** Entries provided follows **

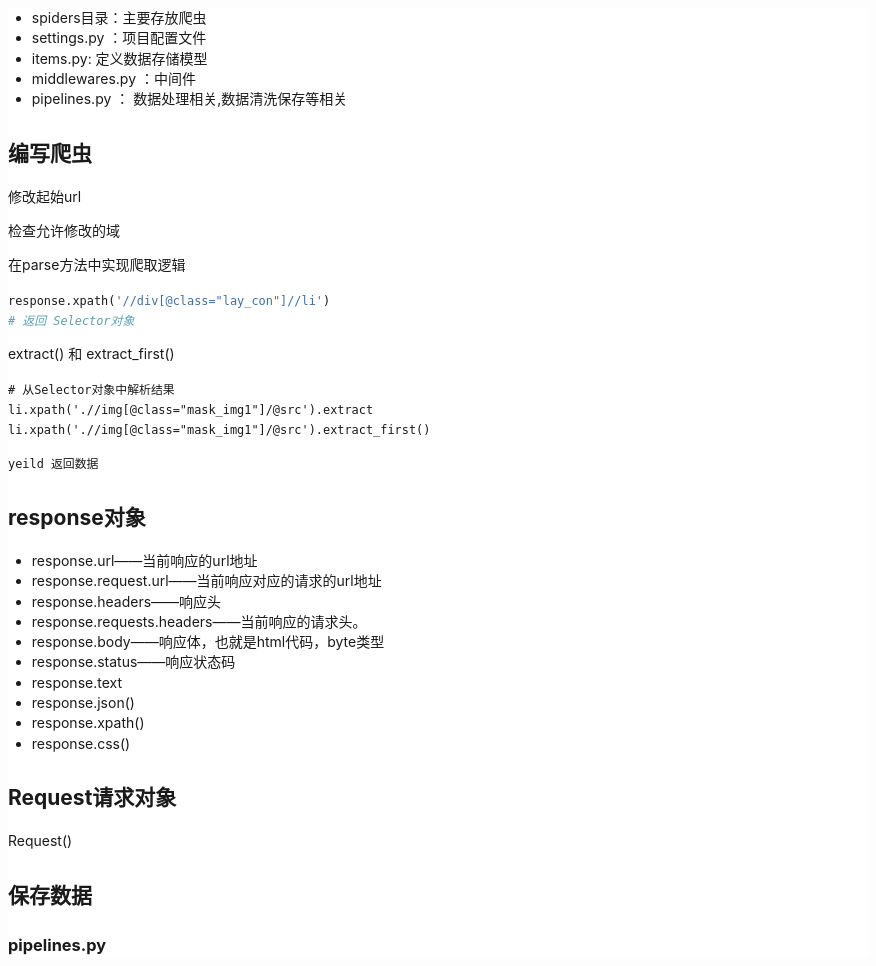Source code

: - spiders目录：主要存放爬虫
- settings.py ：项目配置文件
- items.py:  定义数据存储模型
- middlewares.py ：中间件
- pipelines.py ：  数据处理相关,数据清洗保存等相关

## 编写爬虫

修改起始url

检查允许修改的域

在parse方法中实现爬取逻辑

```python
response.xpath('//div[@class="lay_con"]//li')
# 返回 Selector对象
```

extract() 和 extract_first()

```
# 从Selector对象中解析结果
li.xpath('.//img[@class="mask_img1"]/@src').extract
li.xpath('.//img[@class="mask_img1"]/@src').extract_first()
```

```
yeild 返回数据
```



## response对象

- response.url——当前响应的url地址
- response.request.url——当前响应对应的请求的url地址
- response.headers——响应头
- response.requests.headers——当前响应的请求头。
- response.body——响应体，也就是html代码，byte类型
- response.status——响应状态码
- response.text
- response.json()
- response.xpath()
- response.css()

## Request请求对象

Request()





## 保存数据

### pipelines.py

** End of Entries provided **

Search the entries above for the string "headers". Copy each line that holds it.

§ **Response to this task**
- response.headers——响应头
- response.requests.headers——当前响应的请求头。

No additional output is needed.